- Heritage Lake, Illinois Location within Illinois
- Coordinates: 40°32′51″N 89°19′33″W﻿ / ﻿40.54750°N 89.32583°W
- Country: United States
- State: Illinois
- County: Tazewell

Area
- • Total: 1.25 sq mi (3.25 km^{2})
- • Land: 1.14 sq mi (2.95 km^{2})
- • Water: 0.12 sq mi (0.30 km^{2})
- Elevation: 742 ft (226 m)

Population (2020)
- • Total: 1,523
- • Density: 1,336.2/sq mi (515.91/km^{2})
- Time zone: UTC-6 (Central (CST))
- • Summer (DST): UTC-5 (CDT)
- Area code: 618
- GNIS feature ID: 2629865

= Heritage Lake, Illinois =

Heritage Lake is a census-designated place in Tazewell County, Illinois, United States. As of the 2020 census, Heritage Lake had a population of 1,523.
==Demographics==

Historical population
| Census | Pop. | Note | %± |
| 2020 | 1,523 |  | — |
U.S. Decennial Census

===2020 census===

As of the 2020 census, Heritage Lake had a population of 1,523. The median age was 39.8 years. 27.7% of residents were under the age of 18 and 11.6% of residents were 65 years of age or older. For every 100 females there were 103.1 males, and for every 100 females age 18 and over there were 101.6 males age 18 and over.
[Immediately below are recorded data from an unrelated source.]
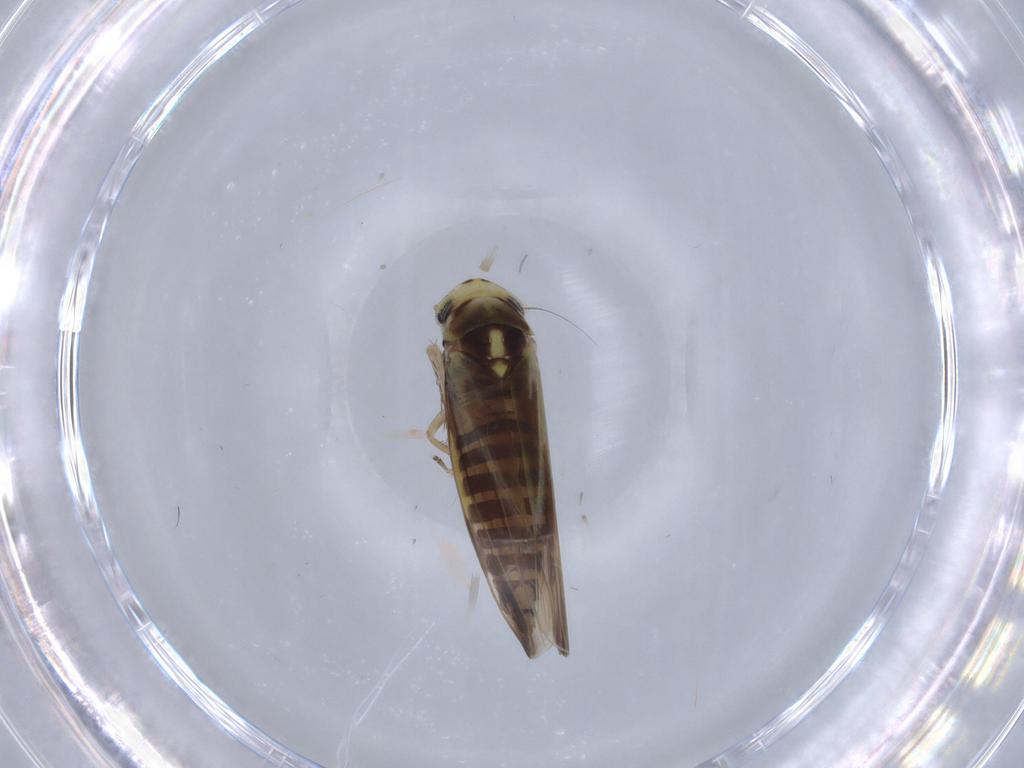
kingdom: Animalia
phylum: Arthropoda
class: Insecta
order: Hemiptera
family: Cicadellidae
0.0% of residents lived in urban areas, while 100.0% lived in rural areas.

There were 516 households in Heritage Lake, of which 34.9% had children under the age of 18 living in them. Of all households, 71.3% were married-couple households, 13.2% were households with a male householder and no spouse or partner present, and 9.1% were households with a female householder and no spouse or partner present. About 14.7% of all households were made up of individuals and 6.4% had someone living alone who was 65 years of age or older.

There were 529 housing units, of which 2.5% were vacant. The homeowner vacancy rate was 0.0% and the rental vacancy rate was 0.0%.

Racial composition as of the 2020 census
| Race | Number | Percent |
|---|---|---|
| White | 1,400 | 91.9% |
| Black or African American | 14 | 0.9% |
| American Indian and Alaska Native | 0 | 0.0% |
| Asian | 7 | 0.5% |
| Native Hawaiian and Other Pacific Islander | 0 | 0.0% |
| Some other race | 12 | 0.8% |
| Two or more races | 90 | 5.9% |
| Hispanic or Latino (of any race) | 30 | 2.0% |

==Education==
The school district is Deer Creek-Mackinaw Community Unit School District 701.